Gefühle gelten manchmal als unberechenbar, überbewertet oder gar störend. In der gewaltfreien Kommunikation aber nehmen sie eine zentrale Rolle ein: Sie sind unsere inneren Wegweiser, die uns zeigen, was uns gerade wirklich wichtig ist – und was wir brauchen. In diesem Podcast + Blogartikel erfährst du, warum Gefühle so wichtig sind – und was sie mit unseren Bedürfnissen zu tun haben.
Hier kannst du die Podcast-Folge anhören (erschienen am 12.11.2019):
Kurzer Rückblick: Sauerstoff & Bedürfnisse
Bevor wir ins Thema einsteigen, noch ein Gedanke zur letzten Folge. Da habe ich dir als Bild für unsere Bedürfnisse die Känguru-Chroniken von Marc-Uwe Kling mitgegeben – wie ich finde eine schöne Metapher für das Gemeinsame, das wir in uns tragen.
Und dann ist mir noch aufgefallen: Meine Webseite heißt sauerstoffe.com – und auch das ist ein passendes Bild.
Denn genau wie Sauerstoff, brauchen wir Bedürfnisse, um zu leben.
Alle Menschen atmen. Alle Menschen streben nach Nähe, Sicherheit, Freiheit, Sinn. Bedürfnisse sind der Sauerstoff unseres Lebens – universell, lebensnotwendig und verbindend.
Was Gefühle wirklich sind
Kommen wir zu den Gefühlen – dem Thema dieser Folge.
Du hast vielleicht schon mal Sätze gehört wie:
- „Ich bin total wütend!“
- „Ich fühle mich gerade so alleine.“
- „Ich bin glücklich, wenn ich mit meinen Freunden zusammen bin.“
Gefühle sind uns vertraut – und gleichzeitig schwer zu greifen.

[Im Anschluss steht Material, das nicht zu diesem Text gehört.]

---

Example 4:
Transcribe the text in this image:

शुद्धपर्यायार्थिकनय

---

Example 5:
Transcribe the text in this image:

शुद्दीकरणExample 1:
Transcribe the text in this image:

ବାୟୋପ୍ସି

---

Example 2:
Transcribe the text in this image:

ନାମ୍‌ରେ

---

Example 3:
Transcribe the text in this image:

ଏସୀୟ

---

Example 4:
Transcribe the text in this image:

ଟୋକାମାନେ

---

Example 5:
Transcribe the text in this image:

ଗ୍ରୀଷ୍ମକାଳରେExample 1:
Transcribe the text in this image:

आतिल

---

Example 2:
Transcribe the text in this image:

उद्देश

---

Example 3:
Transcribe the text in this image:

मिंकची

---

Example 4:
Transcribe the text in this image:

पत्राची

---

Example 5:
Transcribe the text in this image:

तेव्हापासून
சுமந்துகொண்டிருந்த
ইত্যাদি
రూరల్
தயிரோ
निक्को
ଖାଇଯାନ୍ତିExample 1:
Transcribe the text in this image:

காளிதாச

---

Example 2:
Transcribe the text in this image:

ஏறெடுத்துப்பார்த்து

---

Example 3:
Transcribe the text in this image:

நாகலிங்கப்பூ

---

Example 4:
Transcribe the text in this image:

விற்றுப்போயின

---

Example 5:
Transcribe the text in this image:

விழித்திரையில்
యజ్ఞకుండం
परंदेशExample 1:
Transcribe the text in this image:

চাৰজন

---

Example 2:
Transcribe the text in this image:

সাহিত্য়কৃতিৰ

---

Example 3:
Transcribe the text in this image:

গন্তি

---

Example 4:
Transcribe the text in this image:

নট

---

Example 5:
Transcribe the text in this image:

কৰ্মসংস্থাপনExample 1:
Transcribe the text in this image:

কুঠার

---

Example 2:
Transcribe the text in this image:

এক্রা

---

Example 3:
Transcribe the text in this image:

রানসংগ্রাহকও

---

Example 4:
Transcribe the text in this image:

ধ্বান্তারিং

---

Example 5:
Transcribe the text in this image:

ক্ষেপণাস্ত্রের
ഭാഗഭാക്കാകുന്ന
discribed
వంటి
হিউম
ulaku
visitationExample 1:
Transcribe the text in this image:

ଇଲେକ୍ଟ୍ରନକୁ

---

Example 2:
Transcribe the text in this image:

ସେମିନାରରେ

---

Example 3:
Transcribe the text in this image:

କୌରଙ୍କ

In der gewaltfreien Kommunikation gilt eine klare Definition:
Gefühle sind Signale, die anzeigen, ob unsere Bedürfnisse erfüllt sind oder nicht.
Ganz einfach. Wie die Akkuanzeige auf deinem Smartphone.
🔋 Grün? – Alles okay.
🔋 Rot? – Zeit zum Nachladen.
Wenn du dich also glücklich, zufrieden oder entspannt fühlst, heißt das: Deine Bedürfnisse sind gerade erfüllt.
Wenn du wütend, traurig, gestresst oder frustriert bist, heißt das: Mindestens ein Bedürfnis ist unerfüllt.
Gefühle = innere Botschaften
Gefühle sind keine Störenfriede. Sie sind Hinweise.
Sie zeigen dir, dass etwas in deinem Inneren gerade Aufmerksamkeit braucht.
Deshalb unterscheidet die gewaltfreie Kommunikation auch nicht zwischen „guten“ und „schlechten“ Gefühlen.
Es gibt nur Gefühle auf Basis erfüllter oder unerfüllter Bedürfnisse.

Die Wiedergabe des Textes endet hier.